- [The problem]: Where the word "calls" occurs in a line of the data, return the whole line.

-=-=-=-=-

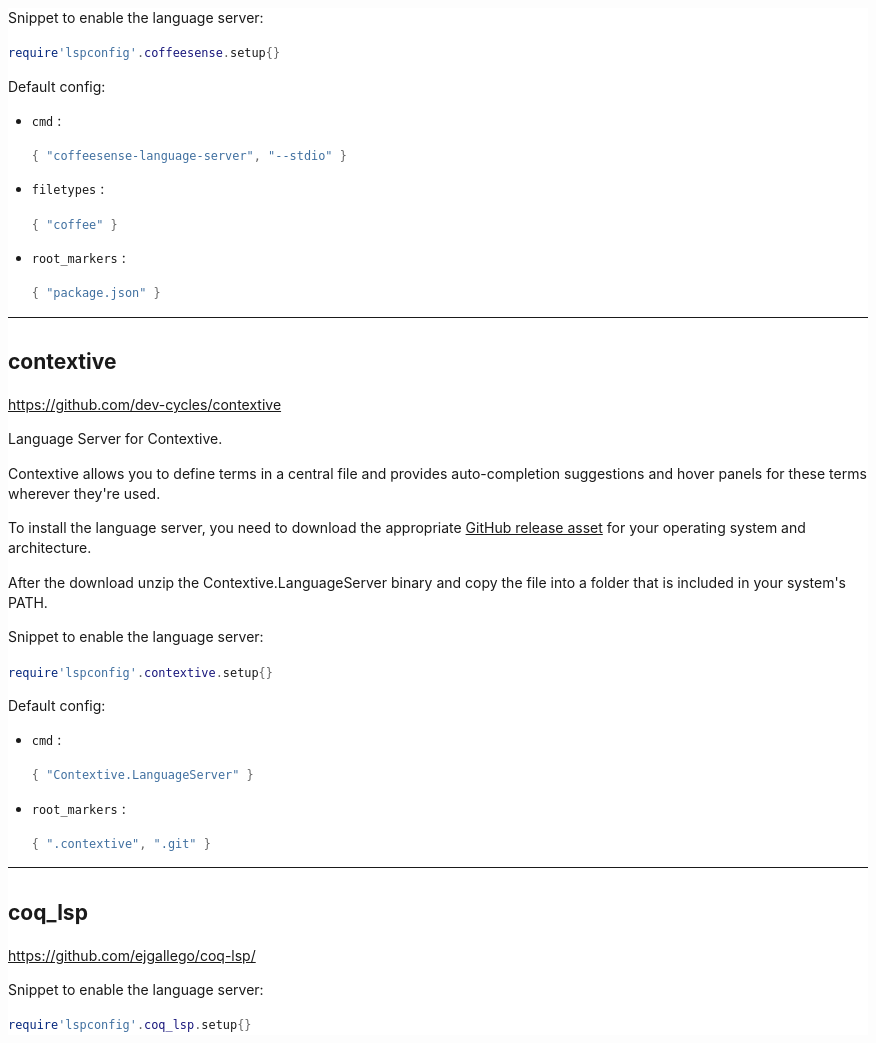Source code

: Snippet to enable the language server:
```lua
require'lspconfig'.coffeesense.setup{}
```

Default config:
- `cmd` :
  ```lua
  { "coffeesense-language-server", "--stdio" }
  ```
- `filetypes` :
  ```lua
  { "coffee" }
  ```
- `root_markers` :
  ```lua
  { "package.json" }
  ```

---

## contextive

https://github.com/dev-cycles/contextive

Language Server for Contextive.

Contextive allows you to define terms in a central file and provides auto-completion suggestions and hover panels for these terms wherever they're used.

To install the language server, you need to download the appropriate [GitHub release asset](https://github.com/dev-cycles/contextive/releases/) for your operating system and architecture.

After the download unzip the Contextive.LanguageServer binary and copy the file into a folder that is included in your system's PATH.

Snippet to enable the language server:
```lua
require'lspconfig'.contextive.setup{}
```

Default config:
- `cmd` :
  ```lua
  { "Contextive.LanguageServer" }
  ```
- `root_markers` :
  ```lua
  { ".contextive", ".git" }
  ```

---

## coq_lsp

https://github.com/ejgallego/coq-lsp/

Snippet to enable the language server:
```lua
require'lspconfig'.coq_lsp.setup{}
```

-=-=-=-=-

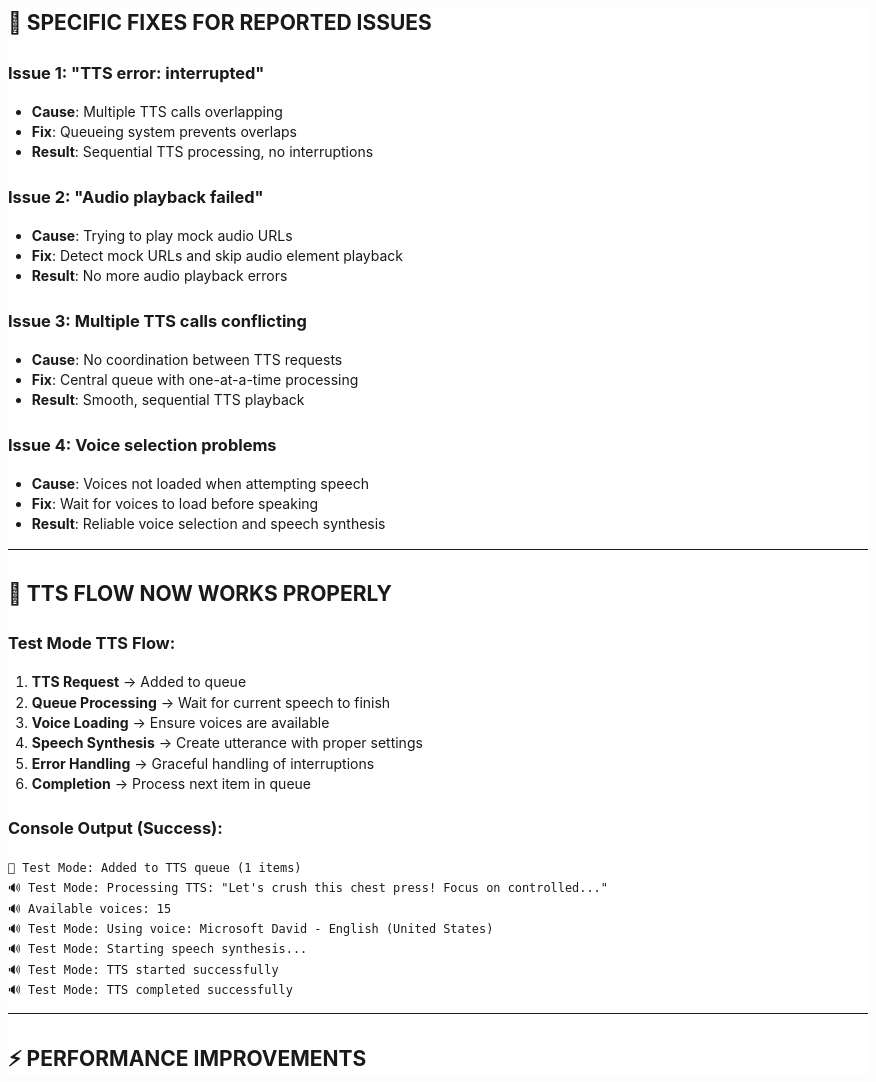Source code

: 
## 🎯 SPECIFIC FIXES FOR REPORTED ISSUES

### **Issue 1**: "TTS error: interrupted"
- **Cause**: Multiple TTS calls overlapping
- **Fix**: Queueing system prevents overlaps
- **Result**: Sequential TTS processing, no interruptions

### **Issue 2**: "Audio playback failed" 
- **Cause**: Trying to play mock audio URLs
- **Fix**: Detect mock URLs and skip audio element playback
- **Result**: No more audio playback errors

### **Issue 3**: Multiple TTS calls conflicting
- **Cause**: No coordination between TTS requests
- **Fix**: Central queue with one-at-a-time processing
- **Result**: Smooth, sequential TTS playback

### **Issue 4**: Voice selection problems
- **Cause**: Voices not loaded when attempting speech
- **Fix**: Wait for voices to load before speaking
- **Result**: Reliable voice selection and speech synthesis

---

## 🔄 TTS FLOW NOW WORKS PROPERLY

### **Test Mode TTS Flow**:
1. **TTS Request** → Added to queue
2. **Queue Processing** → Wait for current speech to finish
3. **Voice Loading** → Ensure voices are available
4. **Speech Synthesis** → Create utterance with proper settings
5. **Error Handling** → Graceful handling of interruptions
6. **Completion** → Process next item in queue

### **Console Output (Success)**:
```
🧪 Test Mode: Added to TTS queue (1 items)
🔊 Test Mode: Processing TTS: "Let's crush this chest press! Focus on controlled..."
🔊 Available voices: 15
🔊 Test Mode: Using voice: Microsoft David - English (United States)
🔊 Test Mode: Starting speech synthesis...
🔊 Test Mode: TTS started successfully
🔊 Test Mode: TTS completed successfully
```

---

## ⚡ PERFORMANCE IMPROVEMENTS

-=-=-=-=-

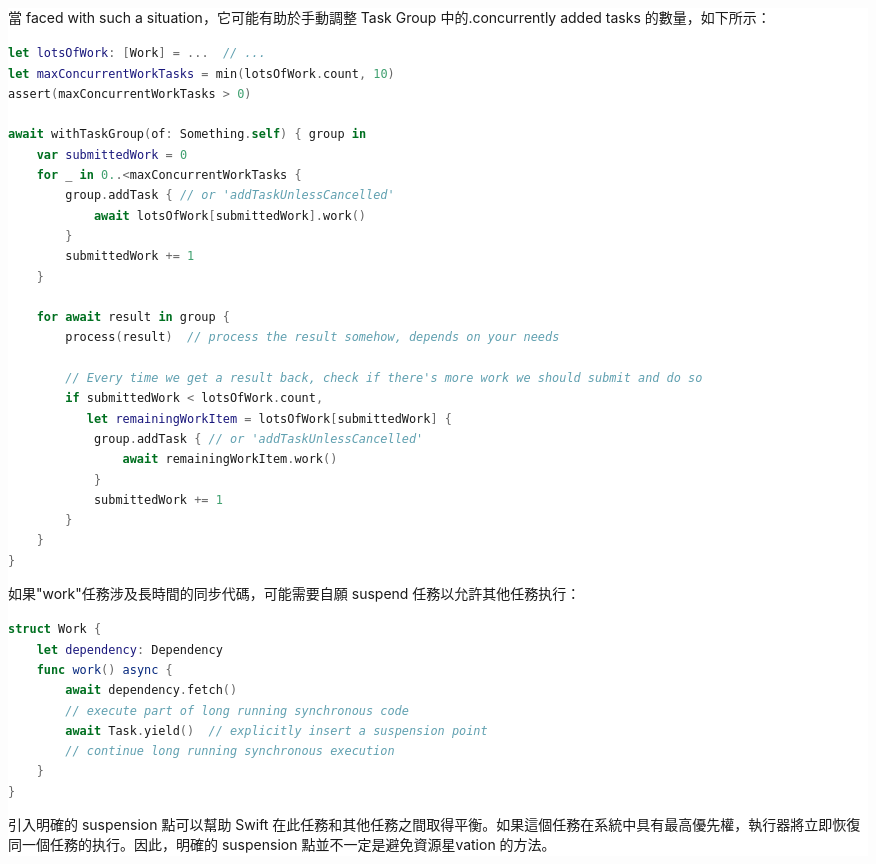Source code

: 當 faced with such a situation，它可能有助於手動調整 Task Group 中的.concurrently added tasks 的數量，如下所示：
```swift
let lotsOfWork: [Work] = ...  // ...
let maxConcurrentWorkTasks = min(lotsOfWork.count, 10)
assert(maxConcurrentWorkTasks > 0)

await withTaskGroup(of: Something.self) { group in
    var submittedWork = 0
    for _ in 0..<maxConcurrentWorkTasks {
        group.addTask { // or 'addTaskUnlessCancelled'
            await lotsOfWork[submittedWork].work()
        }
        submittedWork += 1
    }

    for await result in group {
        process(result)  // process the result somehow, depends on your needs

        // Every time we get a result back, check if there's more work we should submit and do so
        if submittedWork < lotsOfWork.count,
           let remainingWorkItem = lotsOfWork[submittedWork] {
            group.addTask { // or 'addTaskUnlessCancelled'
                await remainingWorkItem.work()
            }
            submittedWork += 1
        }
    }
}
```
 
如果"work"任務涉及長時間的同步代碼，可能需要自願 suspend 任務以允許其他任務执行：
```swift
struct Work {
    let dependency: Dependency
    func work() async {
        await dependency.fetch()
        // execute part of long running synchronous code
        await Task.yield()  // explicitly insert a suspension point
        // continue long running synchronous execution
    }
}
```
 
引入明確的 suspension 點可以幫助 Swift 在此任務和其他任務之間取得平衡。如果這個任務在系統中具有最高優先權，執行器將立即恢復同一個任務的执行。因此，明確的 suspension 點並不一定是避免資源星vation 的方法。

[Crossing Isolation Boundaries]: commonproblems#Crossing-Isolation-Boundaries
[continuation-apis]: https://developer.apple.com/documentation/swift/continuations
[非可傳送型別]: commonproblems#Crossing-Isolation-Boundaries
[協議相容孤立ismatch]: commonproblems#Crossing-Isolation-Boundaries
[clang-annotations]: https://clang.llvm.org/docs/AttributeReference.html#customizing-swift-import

-=-=-=-=-

- [Answer for the task]:
- **Cause**: Multiple TTS calls overlapping
### **Issue 3**: Multiple TTS calls conflicting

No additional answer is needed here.